AANGELEVERDE TEKST |
----

5. Tenslotte is beoordeeld of de antimisbruikbepaling welke is opgenomen in art. 17, lid 3, onderdeel b van de Wet Vpb van toepassing is. Deze antimisbruikbepaling kent een subjectieve en objectieve toets. Op grond van de subjectieve toets wordt bekeken of de belastingplichtige, in dit geval de leden van X, een aanmerkelijk belang houden met als hoofddoel of een van de hoofddoelen om de heffing van inkomstenbelasting bij een ander te ontgaan (‘subjectieve toets’) en de constructie of reeks van constructies op grond van zakelijke redenen is opgezet (‘objectieve toets’). Van geldige zakelijke redenen is sprake indien deze worden gereflecteerd in de aanwezigheid van de vennootschap die het aanmerkelijk belang houdt.

----

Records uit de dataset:

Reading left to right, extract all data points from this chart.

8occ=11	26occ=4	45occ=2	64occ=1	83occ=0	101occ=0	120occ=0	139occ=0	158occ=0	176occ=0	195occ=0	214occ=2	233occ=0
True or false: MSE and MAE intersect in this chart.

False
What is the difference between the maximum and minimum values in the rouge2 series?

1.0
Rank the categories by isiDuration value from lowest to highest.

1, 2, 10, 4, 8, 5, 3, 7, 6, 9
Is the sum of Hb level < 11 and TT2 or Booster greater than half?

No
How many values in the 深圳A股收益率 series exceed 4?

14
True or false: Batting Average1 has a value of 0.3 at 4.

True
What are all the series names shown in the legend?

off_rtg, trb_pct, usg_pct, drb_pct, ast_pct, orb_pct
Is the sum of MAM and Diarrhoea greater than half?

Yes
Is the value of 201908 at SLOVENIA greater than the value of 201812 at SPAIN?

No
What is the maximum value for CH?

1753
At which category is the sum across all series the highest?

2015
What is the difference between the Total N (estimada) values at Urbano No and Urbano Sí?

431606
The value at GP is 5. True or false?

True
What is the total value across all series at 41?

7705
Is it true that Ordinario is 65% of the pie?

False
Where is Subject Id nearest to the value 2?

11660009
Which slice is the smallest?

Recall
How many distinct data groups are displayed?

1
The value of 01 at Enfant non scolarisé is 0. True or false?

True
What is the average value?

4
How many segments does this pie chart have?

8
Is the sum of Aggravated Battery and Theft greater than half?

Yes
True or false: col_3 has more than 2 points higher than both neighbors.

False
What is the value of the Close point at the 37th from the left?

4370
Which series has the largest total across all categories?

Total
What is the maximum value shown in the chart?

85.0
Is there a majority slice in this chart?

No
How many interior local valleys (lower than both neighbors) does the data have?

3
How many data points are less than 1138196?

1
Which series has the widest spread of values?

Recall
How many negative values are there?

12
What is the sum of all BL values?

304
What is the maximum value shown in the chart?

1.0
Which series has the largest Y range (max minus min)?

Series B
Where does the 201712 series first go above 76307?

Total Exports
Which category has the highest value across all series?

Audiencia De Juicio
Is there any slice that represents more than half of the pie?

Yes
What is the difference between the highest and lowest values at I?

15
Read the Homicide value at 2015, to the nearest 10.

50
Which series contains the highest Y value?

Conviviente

----

OPDRACHT | Schrijf uit de tekst over de antimisbruikbepaling het stuk van "5. Tenslotte is" tot en met "aanmerkelijk belang houdt." letterlijk over.

UITWERKING |
5. Tenslotte is beoordeeld of de antimisbruikbepaling welke is opgenomen in art. 17, lid 3, onderdeel b van de Wet Vpb van toepassing is. Deze antimisbruikbepaling kent een subjectieve en objectieve toets. Op grond van de subjectieve toets wordt bekeken of de belastingplichtige, in dit geval de leden van X, een aanmerkelijk belang houden met als hoofddoel of een van de hoofddoelen om de heffing van inkomstenbelasting bij een ander te ontgaan (‘subjectieve toets’) en de constructie of reeks van constructies op grond van zakelijke redenen is opgezet (‘objectieve toets’). Van geldige zakelijke redenen is sprake indien deze worden gereflecteerd in de aanwezigheid van de vennootschap die het aanmerkelijk belang houdt.